La promesse d’un accord-cadre entre la France et l’Allemagne sur la suite du programme MGCS devrait être signée le 26 avril, après plusieurs mois de retard. Le programme va donc être relancé et des milliards vont être injectés dans cette vitrine de la technologie européenne.

Même si je reste sceptique sur la suite de ce programme, il faut aborder ici un aspect supplémentaire de ce projet. Le programme ne répond pas, à mes yeux, aux besoins de notre armée.

Le MGCS, rêve technologiste, est la preuve d’une incohérence doctrinale et s’avérera sans doute être une arme de non-emploi.

Un rêve technologiste

Le programme MGCS est le fruit d’évaluations d’ingénieurs sur ce à quoi doit ressembler le combat futur. Les militaires ont exprimé ce qu’ils voulaient globalement pouvoir faire, à savoir, dominer le champ de bataille moderne. Les ingénieurs, eux, ont projeté les technologies existantes et surtout futures qui pourraient être intégrées au programme.

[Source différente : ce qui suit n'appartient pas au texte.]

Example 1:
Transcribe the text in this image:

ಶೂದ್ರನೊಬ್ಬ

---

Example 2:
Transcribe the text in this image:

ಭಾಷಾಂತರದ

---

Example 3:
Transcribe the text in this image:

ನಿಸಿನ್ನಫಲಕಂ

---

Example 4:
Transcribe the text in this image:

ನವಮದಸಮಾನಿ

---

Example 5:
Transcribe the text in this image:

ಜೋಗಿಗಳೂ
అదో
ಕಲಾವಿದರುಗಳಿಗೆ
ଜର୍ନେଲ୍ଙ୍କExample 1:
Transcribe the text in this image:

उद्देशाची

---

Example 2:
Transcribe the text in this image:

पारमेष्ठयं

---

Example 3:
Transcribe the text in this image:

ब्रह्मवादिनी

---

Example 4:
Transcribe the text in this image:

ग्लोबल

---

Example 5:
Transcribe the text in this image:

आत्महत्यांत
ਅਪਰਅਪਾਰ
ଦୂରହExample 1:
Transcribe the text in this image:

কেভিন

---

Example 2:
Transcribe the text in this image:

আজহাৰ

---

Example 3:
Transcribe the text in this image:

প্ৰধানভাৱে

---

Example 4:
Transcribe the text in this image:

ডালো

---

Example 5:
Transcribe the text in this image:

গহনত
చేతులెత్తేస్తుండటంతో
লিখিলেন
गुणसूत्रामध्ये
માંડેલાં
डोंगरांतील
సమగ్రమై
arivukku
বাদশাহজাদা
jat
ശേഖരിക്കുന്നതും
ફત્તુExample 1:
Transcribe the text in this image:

Le résultat a été un système multi-plateformes, habité ou non, qui dispose d’un armement et de systèmes couvrant l’ensemble du spectre des menaces.

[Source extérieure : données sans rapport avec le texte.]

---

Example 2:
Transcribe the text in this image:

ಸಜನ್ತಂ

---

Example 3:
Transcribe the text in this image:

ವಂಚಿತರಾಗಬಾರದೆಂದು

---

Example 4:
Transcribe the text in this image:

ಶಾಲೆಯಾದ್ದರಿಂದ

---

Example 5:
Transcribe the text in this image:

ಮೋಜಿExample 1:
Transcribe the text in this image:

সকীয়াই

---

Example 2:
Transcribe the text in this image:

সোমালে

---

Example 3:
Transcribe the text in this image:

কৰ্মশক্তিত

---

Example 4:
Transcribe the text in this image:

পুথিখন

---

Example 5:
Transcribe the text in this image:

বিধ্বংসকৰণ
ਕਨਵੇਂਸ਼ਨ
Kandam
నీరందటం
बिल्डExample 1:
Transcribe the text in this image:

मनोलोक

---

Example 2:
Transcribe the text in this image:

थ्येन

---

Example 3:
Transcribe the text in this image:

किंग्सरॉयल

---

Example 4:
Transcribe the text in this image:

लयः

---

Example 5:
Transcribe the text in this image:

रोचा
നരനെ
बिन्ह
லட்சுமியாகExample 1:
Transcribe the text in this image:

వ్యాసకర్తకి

 Le système s’appuie sur trois types de plateformes comprenant un véhicule de commandement, un véhicule disposant de moyens feu longue portée et une plateforme équipée de moyens feu direct doter d’une puissante artillerie.

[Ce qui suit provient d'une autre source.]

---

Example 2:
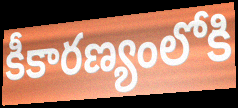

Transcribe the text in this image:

కీకారణ్యంలోకి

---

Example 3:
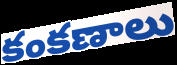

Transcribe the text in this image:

కంకణాలు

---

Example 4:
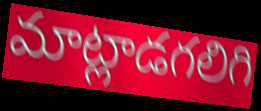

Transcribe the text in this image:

మాట్లాడగలిగి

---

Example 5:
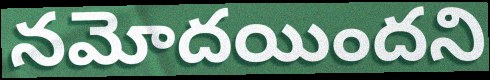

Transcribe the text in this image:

నమోదయిందని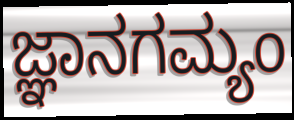
ಜ್ಞಾನಗಮ್ಯಂ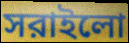
সরাইলো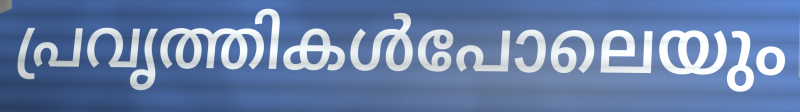
പ്രവൃത്തികൾപോലെയും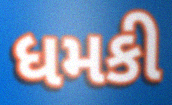
ધમકીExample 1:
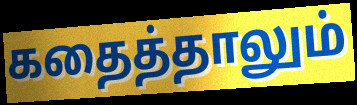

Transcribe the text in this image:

கதைத்தாலும்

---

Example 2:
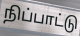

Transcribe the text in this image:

நிப்பாட்டு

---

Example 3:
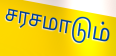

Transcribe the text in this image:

சரசமாடும்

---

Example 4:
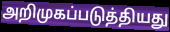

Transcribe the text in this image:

அறிமுகப்படுத்தியது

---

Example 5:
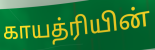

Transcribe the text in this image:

காயத்ரியின்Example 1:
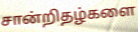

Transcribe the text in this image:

சான்றிதழ்களை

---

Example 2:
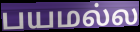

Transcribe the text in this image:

பயமல்ல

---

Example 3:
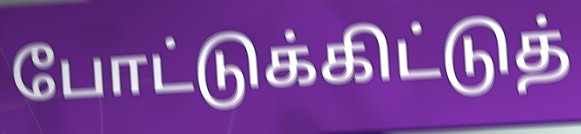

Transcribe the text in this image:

போட்டுக்கிட்டுத்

Les plateformes doivent être télé-opérées à distance, être collaboratives et intégrées à un réseau numérisé.

A la pointe de la technologie, les véhicules robotisés ou non intègrent tous les moyens de protection active et passive les plus modernes. Ils disposeront aussi de moyens de camouflage actif dans tous les spectres, du visible au thermique en passant par l’électromagnétique.

Disposant de capacités feu tout aussi remarquables, le système devrait disposer d’un canon de gros calibre (130 ou 140mm), d’un autre avec des canons de petit ou moyen calibre, de missiles, de laser. Il est en mesure de traiter toute menace du champ de bataille jusqu’à 10km.

Mais une fois le cumul de technologies intégré, il faut pouvoir combattre, c’est-à-dire l’intégrer à un ensemble de systèmes collaborant, travaillant dans le cadre d’une doctrine.

Une incohérence doctrinale

Il est permis d’avoir quelques doutes sur la manière d’utiliser ce système. En effet, pour l’instant, il n’y a pas de descriptif précis de l’organisation d’un pion tactique MGCS. Le peloton sera-t-il composé de deux plateformes canon, d’une plateforme commandement et d’une plateforme missile ? Est-il prévu qu’il y ait 3 ou 4 systèmes complets d’une plateforme de chaque, ce qui ferait 3 ou 4 canons, 3 ou 4 VHL de commandement et 3 ou 4 véhicules missile, soit 9 ou 12 véhicules par peloton. Je reste perplexe sur cette option car très coûteuse.

Si on reste sur la première solution (4 véhicules), comment va-t-on organiser le combat ? Si c’est en peloton constitué, l’ensemble est cohérent . Mais si un véhicule est perdu, cette cohérence devient boiteuse, surtout si c’est le véhicule de commandement qui est détruit. De plus, le peloton serait  indissociable. En effet, si l’on divise le peloton, il perd sa cohérence d’emploi, donc il n’est pas possible d’avoir un binôme détaché au profit d’un autre peloton/section, ni de se diviser dans une zone urbaine.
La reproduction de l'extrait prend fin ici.